TEXT BLOCK »
# # # # #
You could check the string to see if it contains substrings that look like HTML tags:
// Check if a string contains HTML-like '<[/]abc[/]>' substrings
public static boolean containsHtmlTags(String s)
{
boolean hasTags = false;
int sLen = s.length();
int p = 0;
// Look for '<[/]abc[/]>' substrings
while (p < sLen)
{
// Check for the next '<[/]abc[/]>' substring
boolean hasTag = false;
p = s.indexOf('<', p);
if (p < 0)
break;
p++;
if (p < sLen && s.charAt(p) == '/')
p++;
while (p < sLen)
{
char ch = s.charAt(p);
if (!Character.isLetter(ch))
break;
hasTag = true;
p++;
}
if (p < sLen && s.charAt(p) == '/')
p++;
if (p >= sLen || s.charAt(p) != '>')
hasTag = false;
p++;
hasTags = (hasTags || hasTag);
}
// True if s contains one or more '<[/]abc[/]>' substrings
return hasTags;
}
This is not perfect, but it looks for substrings within a string that look like HTML element tags like <foo>
, </foo>
, or <foo/>
. If the string contains at least such substring one, then the method returns true.
Note that this is a very simple scanner; it does not check for HTML attributes or spaces within tags, or matching opening and closing tag names. For that level of sophistication, you would be better off just using regular expressions or an HTML parser.
# # # # #
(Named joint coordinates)
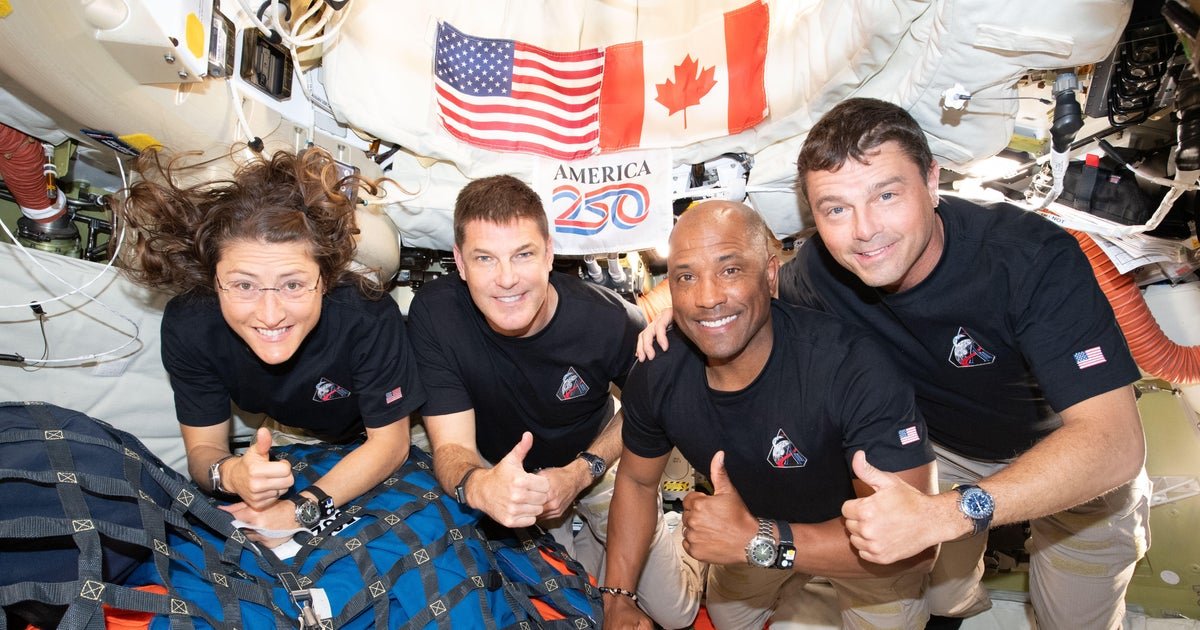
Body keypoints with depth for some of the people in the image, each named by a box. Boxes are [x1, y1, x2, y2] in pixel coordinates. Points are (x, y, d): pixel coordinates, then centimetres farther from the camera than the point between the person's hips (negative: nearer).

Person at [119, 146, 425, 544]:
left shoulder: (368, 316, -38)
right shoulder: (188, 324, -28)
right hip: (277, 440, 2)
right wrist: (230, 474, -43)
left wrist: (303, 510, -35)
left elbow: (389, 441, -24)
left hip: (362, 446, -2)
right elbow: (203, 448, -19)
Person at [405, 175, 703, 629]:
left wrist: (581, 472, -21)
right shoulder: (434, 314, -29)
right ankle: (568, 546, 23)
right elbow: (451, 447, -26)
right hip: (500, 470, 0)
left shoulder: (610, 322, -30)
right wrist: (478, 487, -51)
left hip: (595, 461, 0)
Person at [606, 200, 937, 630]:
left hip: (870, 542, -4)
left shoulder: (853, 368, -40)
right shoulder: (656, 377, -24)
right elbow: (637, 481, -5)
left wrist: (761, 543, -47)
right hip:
# # # # #
EXERCISE A » Translate this sentence from the passage on detecting HTML tags into Spanish: "Note that this is a very simple scanner; it does not check for HTML attributes or spaces within tags, or matching opening and closing tag names."
EXERCISE B » Print the portion of the passage on detecting HTML tags starting at "You could check" and ending at "boolean containsHtmlTags(String s)".

OUTPUT A » Tenga en cuenta que este es un escáner muy simple; no verifica atributos HTML ni espacios dentro de las etiquetas, ni que coincidan los nombres de las etiquetas de apertura y de cierre.

OUTPUT B »
You could check the string to see if it contains substrings that look like HTML tags:
// Check if a string contains HTML-like '<[/]abc[/]>' substrings
public static boolean containsHtmlTags(String s)